Accordingly it is hereby,
DECLARED that 9 NYCRR § 386.1 is invalid as violative of the separation of powers doctrine; and it is further
ORDERED that respondents are enjoined and permanently restrained from implementing or enforcing 9 NYCRR § 386.1; and it is further
ORDERED that respondents remove any “No–Smoking,” “Smoking is Prohibited,” and “Tobacco Use is Prohibited” signs previously installed on their property in connection with the implementation and/or enforcement of 9 NYCRR § 386.1; and it is further
ORDERED that, to the extent respondents intended to install additional “No–Smoking,” “Smoking is Prohibited,” and “Tobacco Use is Prohibited” signs consistent with the implementation and/or enforcement of 9 NYCRR § 386.1, they are enjoined and permanently restrained from doing so; and it is further
ORDERED and ADJUDGED that the petition is granted as set forth above.

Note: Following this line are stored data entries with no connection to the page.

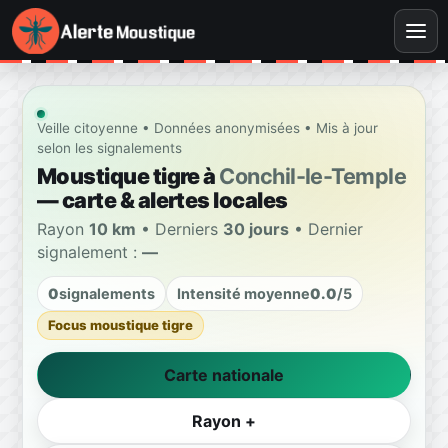
Veille citoyenne • Données anonymisées • Mis à jour
selon les signalements
Moustique tigre à
Conchil-le-Temple
— carte & alertes locales
Rayon
10 km
• Derniers
30 jours
• Dernier
signalement :
—
0
signalements
Intensité moyenne
0.0
/5
Focus moustique tigre
Carte nationale
Rayon +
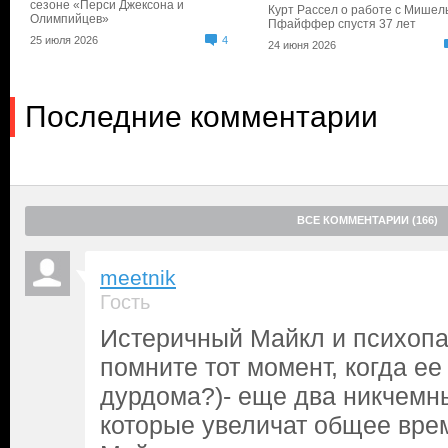
сезоне «Перси Джексона и
Курт Рассел о работе с Мишел
Олимпийцев»
Пфайффер спустя 37 лет
25 июля 2026
4
24 июня 2026
Последние комментарии
ВСЕ КОММЕНТАРИИ (166)
meetnik
Гость
Истеричный Майкл и психопа
помните тот момент, когда е
дурдома?)- еще два никчемн
которые увеличат общее вре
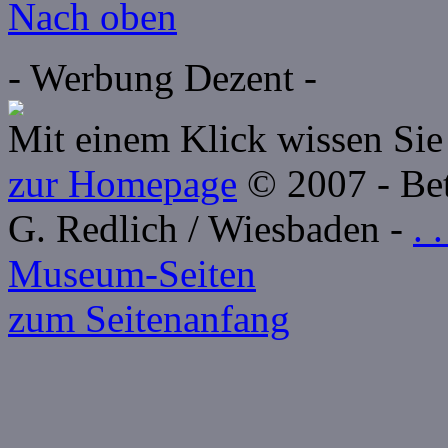
Nach oben
- Werbung Dezent -
Mit einem Klick wissen Sie 
zur Homepage
© 2007 - Betr
G. Redlich / Wiesbaden -
. 
Museum-Seiten
zum Seitenanfang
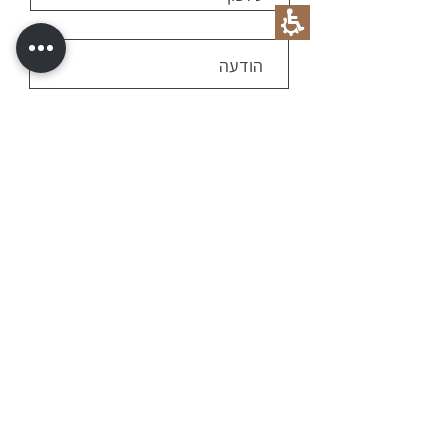
שלח
השאירו פרטים או צרו עמנו קשר בטלפון:
055-
9897974
ונחזור אליכם בהקדם
להתחברות
© שניאור ירחי - ירחי איורים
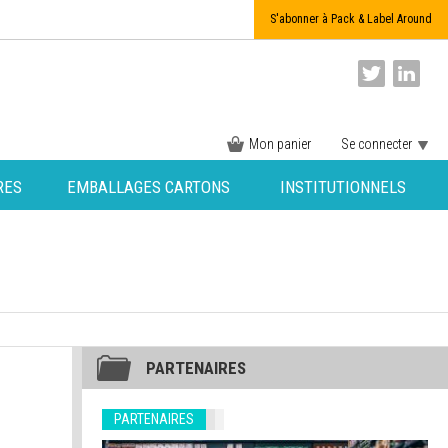
S'abonner à Pack & Label Around
Mon panier
Se connecter
RES
EMBALLAGES CARTONS
INSTITUTIONNELS
PARTENAIRES
PARTENAIRES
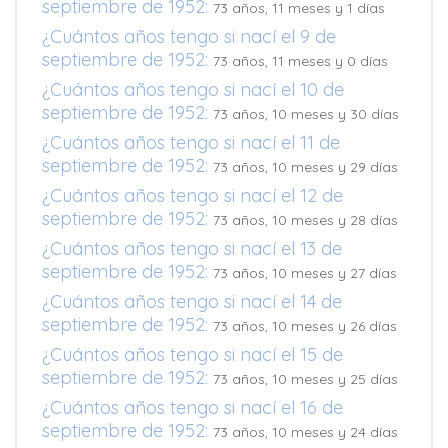
septiembre de 1952:
73 años, 11 meses y 1 días
¿Cuántos años tengo si nací el 9 de
septiembre de 1952:
73 años, 11 meses y 0 días
¿Cuántos años tengo si nací el 10 de
septiembre de 1952:
73 años, 10 meses y 30 días
¿Cuántos años tengo si nací el 11 de
septiembre de 1952:
73 años, 10 meses y 29 días
¿Cuántos años tengo si nací el 12 de
septiembre de 1952:
73 años, 10 meses y 28 días
¿Cuántos años tengo si nací el 13 de
septiembre de 1952:
73 años, 10 meses y 27 días
¿Cuántos años tengo si nací el 14 de
septiembre de 1952:
73 años, 10 meses y 26 días
¿Cuántos años tengo si nací el 15 de
septiembre de 1952:
73 años, 10 meses y 25 días
¿Cuántos años tengo si nací el 16 de
septiembre de 1952:
73 años, 10 meses y 24 días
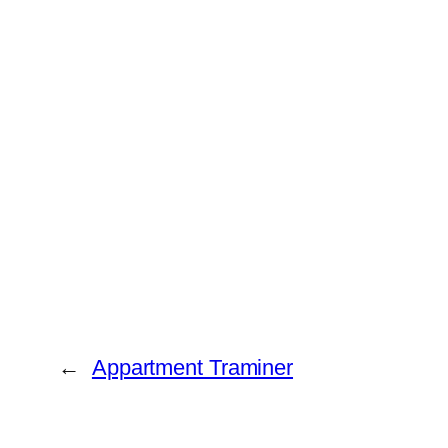
←
Appartment Traminer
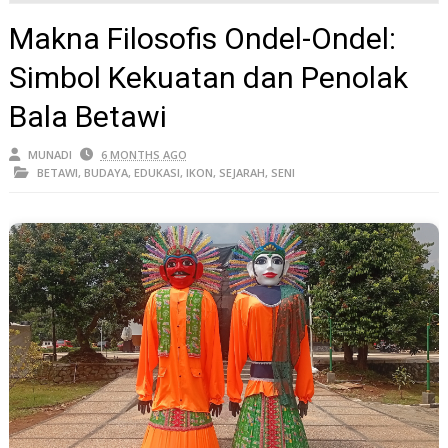
BETAWI
Makna Filosofis Ondel-Ondel:
Simbol Kekuatan dan Penolak
Bala Betawi
MUNADI
6 MONTHS AGO
BETAWI
,
BUDAYA
,
EDUKASI
,
IKON
,
SEJARAH
,
SENI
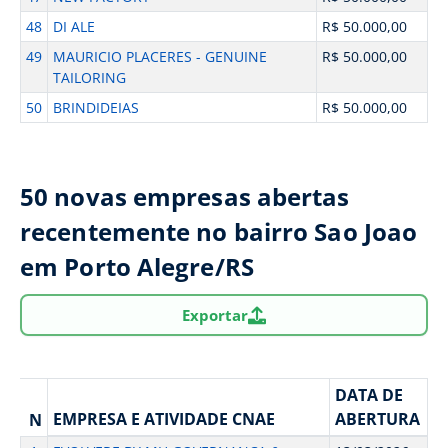
48
DI ALE
R$ 50.000,00
49
MAURICIO PLACERES - GENUINE
R$ 50.000,00
TAILORING
50
BRINDIDEIAS
R$ 50.000,00
50 novas empresas abertas
recentemente no bairro Sao Joao
em Porto Alegre/RS
Exportar
DATA DE
EMPRESA E ATIVIDADE CNAE
ABERTURA
N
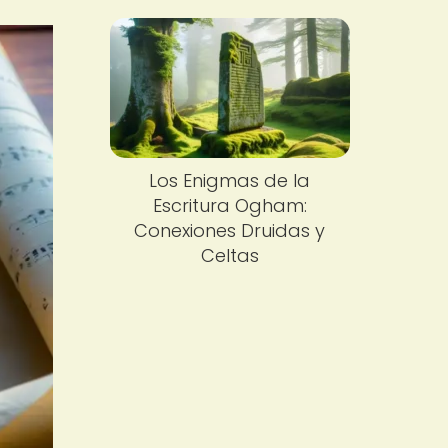
Los Enigmas de la
Escritura Ogham:
Conexiones Druidas y
Celtas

In so doing, the Court declines to issue an order preemptively enjoining and/or permanently restraining respondents from implementing or enforcing any future policy, rule or regulation prohibiting or restricting outdoor smoking or tobacco use in state parks, historic sites or any other facility or property under respondents' jurisdiction.
This Decision/Order/Judgment is being returned to the Attorneys for Petitioner. All original supporting documentation is being filed with the County Clerk's Office. The signing of this Decision/Order/Judgment shall not constitute entry or filing under CPLR 2220. Counsel are not relieved from the applicable provisions of that rule relating to filing, entry and notice of entry.